The EP has developed some transparency norms over the years. Its negotiating position (developed in the EP Committees) is public, and subject to approval by the plenary. The team of Rapporteurs and Shadow Rapporteurs are required to report back on the progress of political trilogues, but many such reports are either perfunctory or even non-existent. The EP has progressively increased its trilogue delegation, with Shadow Rapporteurs and observers from their teams, comprised of assistants and political party fonctionnaires. The Council also has norms of Presidency report-backs, although these too are perfunctory, rarely create discussion, and at the level of Coreper 2 only in the Working Groups of the Council. The Presidency’s approach to negotiations is set by a ‘mandate’ created in COREPER, and for more sensitive matters in the form of a ‘General Approach’ formulated at Ministerial level. The Commission too has a series of rules for institutional participation, based on the reconciliation of departments with different interests, and it too is engaging on a series of reforms based around the Executive Vice President’s Better Regulation task group, itself partly displaced by the Covid crisis. But despite these, the beating heart of trilogues remains the ‘pre-cooking’ between the Presidency and Rapporteur, not always reported back to those who oversee them.

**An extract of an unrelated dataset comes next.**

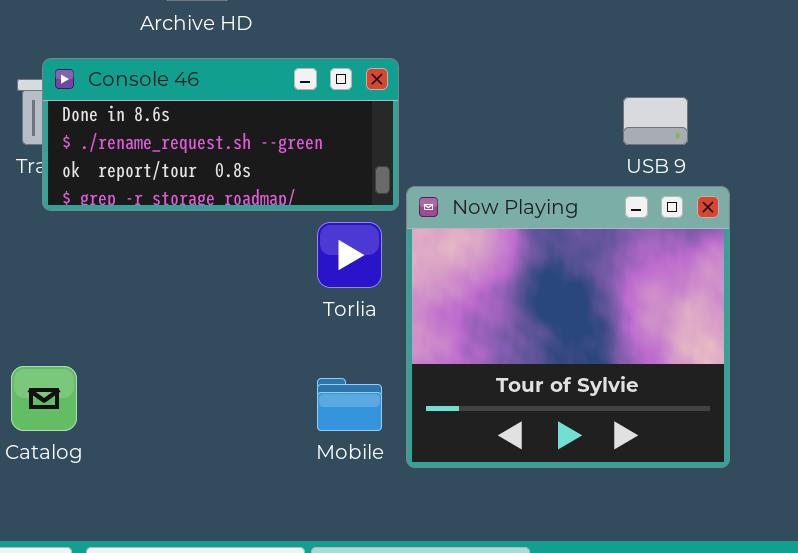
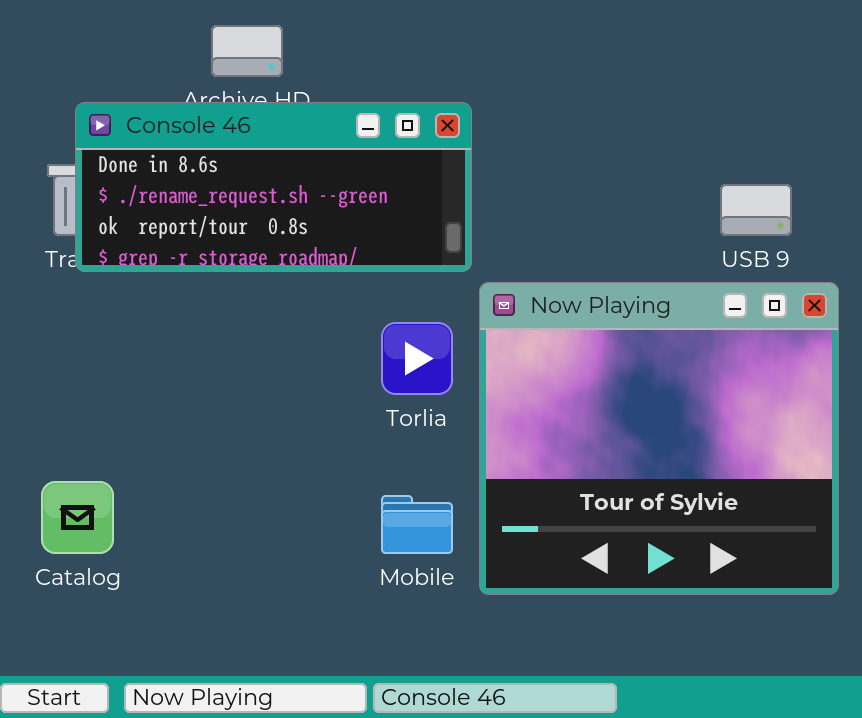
Console 46: [42,58,399,211] -> [75,102,472,272], moved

Organised advocates – lobbyists – all seek further transparency despite being able to make trilogues permeable through their networks; even the smallest of NGOs can quickly find out what’s going on if they have a Brussels office. Yet reform now seems stalled and is likely to have been displaced by Covid. Most importantly, they remain informal institutions, in that they depend on formal endorsement by the respective bicameral institutions. Their permeability is no substitute for formal and functioning transparency, a pre-requisite to the drive for a participatory democracy that the EU has sought to achieve in the hope of further legitimacy amongst EU civil society.
The four authors collaborated on a research project ‘Inside the Black Box of Trilogues’ from 2016-2019, funded by the national research councils of Germany, the Netherlands, and the United Kingdom.